Tale from the Blind Side
Parking a shopping cart is simple
Going to the Hardware Store
Spring hit this part of California last week. We had had eighty degrees on Monday, then snow on Friday. So that is Spring in my book! The weather also brought out the gardener in my wife. Sunday dawned bright and sunny so a trip to the hardware store to buy plants for the garden was on the to do list.
I took my place behind the shopping cart. Yes, I know I am blind so it does make things difficult, but the cart comforts me. People avoid a shopping cart, they say excuse me as they pass. With the cart handle in my hands I can feel normal again. I don't look any different from any other shopper. I can be free for a moment. Well as free as I can be, because I can't see what is on the shelves. Am I in plumbing or am I in lighting? I reach a hand to the shelf in front of me.Oooops! No! This is hardware and nails!
I follow the shadow that is my wife, from department to department and out into the garden center. The scent of marigolds fills the air. I used to love their bright, glowing golden flowers. They always marked summer for me in England. This weekend however they do not glow anymore, they are a dull orange-brown blurr. My heart sank a little. I wanted so much to see them.
The cart is quickly filled with a variety of plants peppers, squashes, tomatoes and an assortment of flowers. It has always been exciting to buy new plants in the Spring. It gives one hope for a Summer and Fall of plenty. The delicious thought of fresh picked tomato sandwiches in a few weeks. Maybe carving a home grown pumpkin for Halloween.
All the World's a Parking Lot
We make our way through the checkout. The assistant and my wife chat about the plants and the plans for our garden. I always feel awkward at checkouts. They are narrow and I cannot always tell how much room I have. Eyesight varies from day to day or hour by hour, even in a healthy person.

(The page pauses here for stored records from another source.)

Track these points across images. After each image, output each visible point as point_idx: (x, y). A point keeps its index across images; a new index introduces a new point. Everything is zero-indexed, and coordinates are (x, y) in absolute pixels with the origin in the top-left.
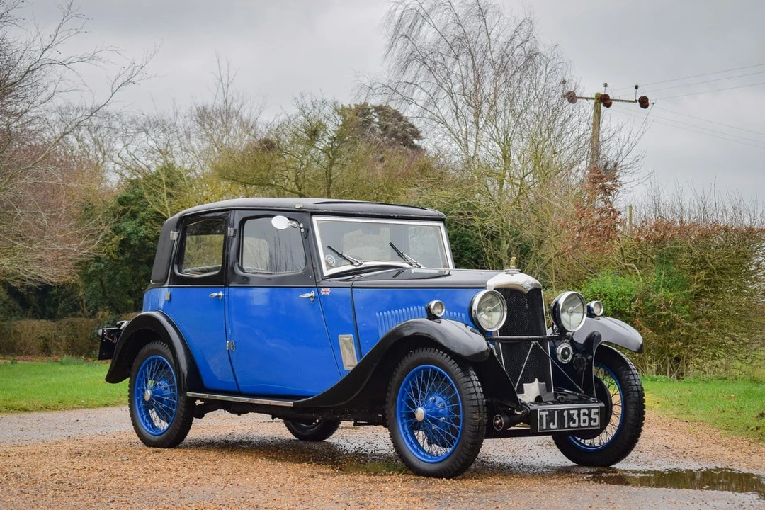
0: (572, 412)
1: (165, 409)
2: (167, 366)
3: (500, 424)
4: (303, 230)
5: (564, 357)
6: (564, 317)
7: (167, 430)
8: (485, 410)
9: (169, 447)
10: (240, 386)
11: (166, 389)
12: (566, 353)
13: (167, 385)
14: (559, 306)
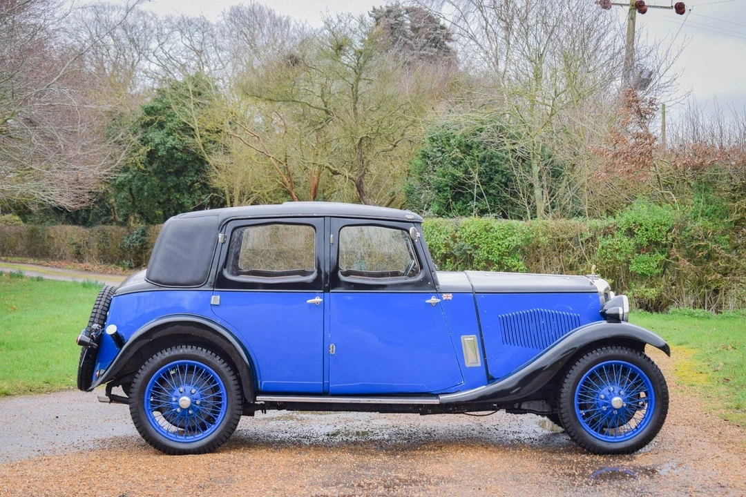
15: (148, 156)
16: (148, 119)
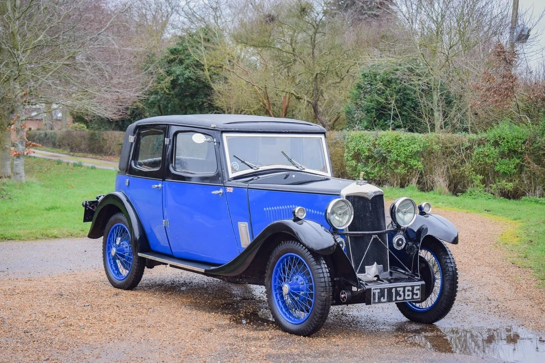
0: (398, 289)
1: (126, 262)
2: (127, 232)
3: (345, 297)
4: (215, 144)
5: (399, 245)
6: (399, 216)
7: (127, 276)
8: (331, 290)
9: (128, 289)
10: (173, 251)
11: (127, 247)
12: (400, 242)
13: (127, 245)
14: (395, 208)
15: (171, 84)
16: (172, 57)
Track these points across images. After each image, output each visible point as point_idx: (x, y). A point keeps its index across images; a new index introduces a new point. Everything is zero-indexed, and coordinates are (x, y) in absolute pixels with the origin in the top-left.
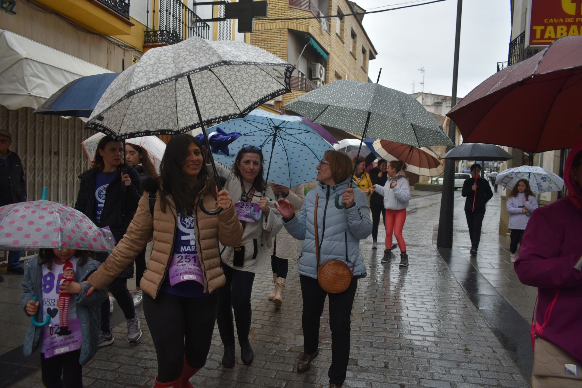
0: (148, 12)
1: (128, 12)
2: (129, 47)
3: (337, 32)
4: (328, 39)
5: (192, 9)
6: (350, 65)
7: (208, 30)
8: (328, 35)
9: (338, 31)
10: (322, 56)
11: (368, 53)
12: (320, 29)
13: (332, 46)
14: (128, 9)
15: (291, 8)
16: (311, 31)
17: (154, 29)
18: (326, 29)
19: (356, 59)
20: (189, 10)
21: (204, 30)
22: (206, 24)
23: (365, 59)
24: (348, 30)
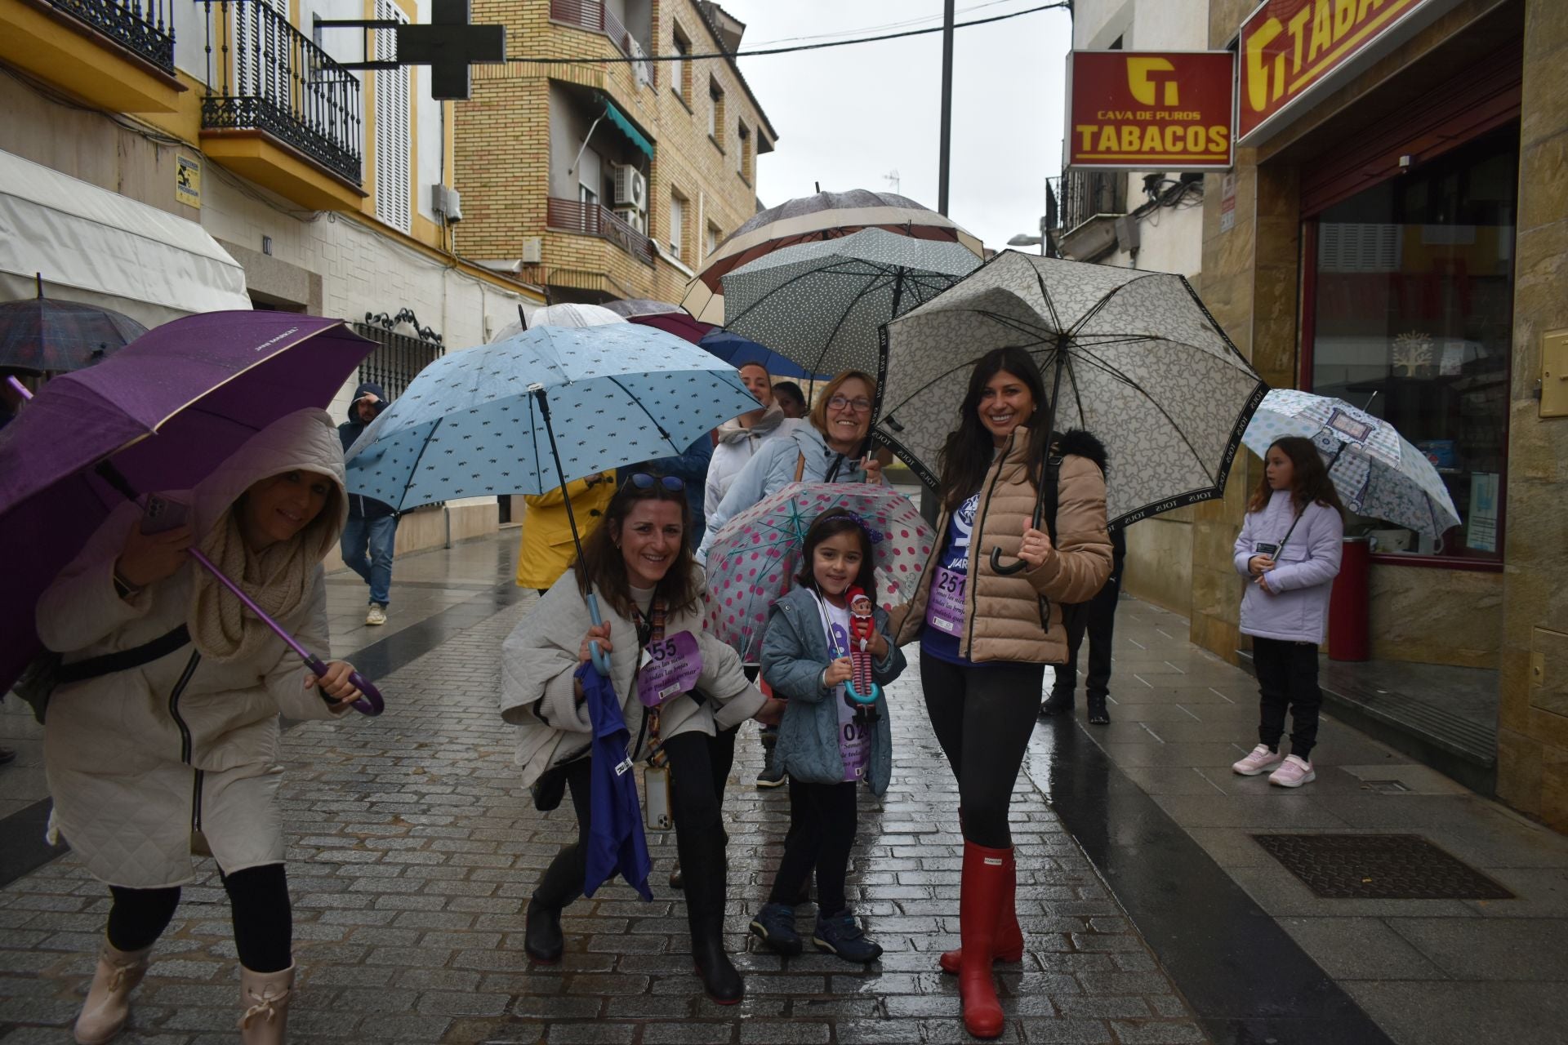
0: (208, 50)
1: (171, 58)
2: (168, 138)
3: (673, 86)
4: (651, 103)
5: (310, 37)
6: (709, 169)
7: (355, 92)
8: (652, 94)
9: (676, 84)
10: (638, 149)
11: (754, 137)
12: (631, 79)
13: (663, 122)
14: (171, 49)
15: (555, 25)
16: (608, 85)
17: (225, 93)
18: (646, 79)
19: (723, 154)
20: (303, 38)
21: (345, 91)
22: (352, 77)
23: (746, 152)
24: (702, 80)
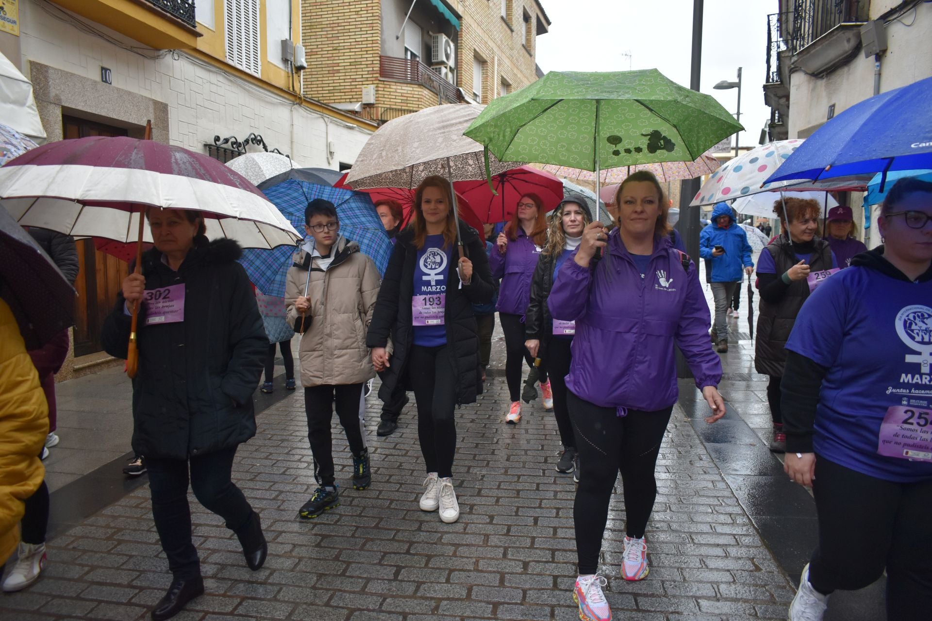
6: (501, 41)
10: (448, 22)
11: (534, 21)
13: (467, 3)
19: (512, 31)
23: (528, 31)
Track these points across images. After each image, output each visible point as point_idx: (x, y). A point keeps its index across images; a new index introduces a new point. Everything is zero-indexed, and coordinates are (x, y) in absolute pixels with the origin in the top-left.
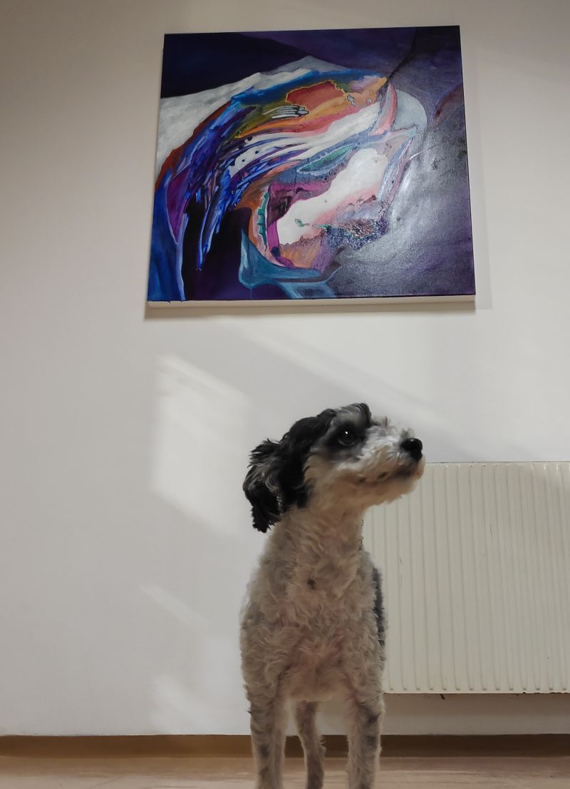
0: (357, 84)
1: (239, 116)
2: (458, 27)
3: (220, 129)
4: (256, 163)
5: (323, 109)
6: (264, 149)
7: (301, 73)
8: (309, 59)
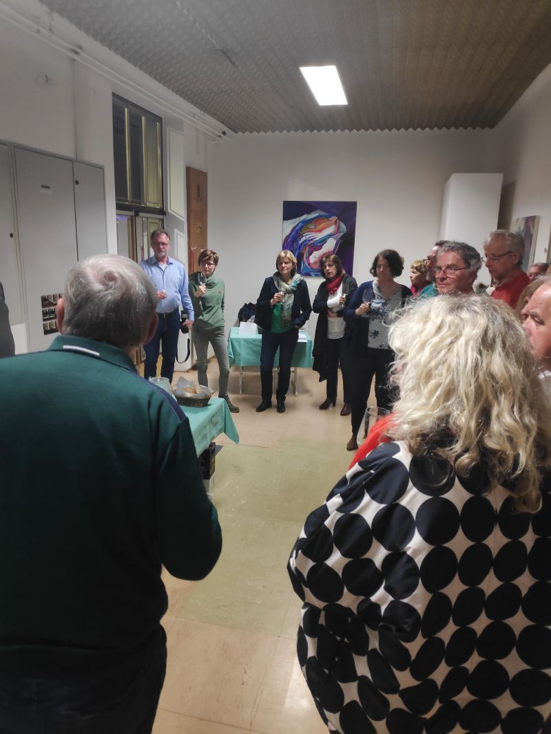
0: (330, 219)
1: (301, 227)
2: (356, 202)
3: (297, 230)
4: (305, 240)
5: (321, 226)
6: (307, 237)
7: (317, 215)
8: (318, 210)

One doesn't notice it much when one can see. For me there is a realization from time to time that one day is a little better than another. Then there are days when things are not so good.
We leave the store, me still clutching the comfort of the shopping cart and we make our way to the car. Unload the plants into the trunk carefully. When the cart is empty my wife pushes it back against me.
"They go by the tree."
The message is clear I am to park the cart in the cart bay. I turn, shapes move in and out of view, car tires on the tarmac parking lot, I walk slowly feeling the cart shake and rattle over the rough ground. I walk, the parked cars grow fewer. I slowly turn, and walk. A distant voice calls my name, followed by instructions.
"Too Far. Comeback!"
I head towards the voice. Now and again I stop to listen for the call again. I walk on always to the sound of the voice. My whole world is this parking lot and I want to get out of it. Slowly cars begin to appear around me again. between two of them is a gap. It is a shopping cart bay. I give up the cart which had been my comfort, now I must take out my cane again and return to reality. My wife's voice is closer now as I tap my way around the parked cars.
"You just kept on walking." She laughed. "Just right on up the parking lot."
A Gap in Understanding
I let down my guard about showing how upset I was. Her laughing seemed cruel at that moment.
"Well I don't think you know how little I see." I snapped..
"You do fine at home, you use the computer, you work." She replied.
It does seem a vast gulf. But yes I do. I do work on the computer, I did judt complete classes, I do have a day job. But still it seems because I do those things it limits the understanding of even the person who I think should understand the most.
At home all is familiar, I have tools that help me work, programs that help me read. My own mental maps that put me in a space that I know. Out there in that parking lot, there were non of those tools, no mental maps, just a shopping cart and a distant voice for a comfort and a guide.
Can we ever bridge the gap between one persons experience and anothers understanding? I am not sure.But I hope in sharing some things we can at least narroe the gap a little.
If you should ever see me wandering through a store parking lot near you, pushing my shopping cart. Please point me in the right direction. Thanks!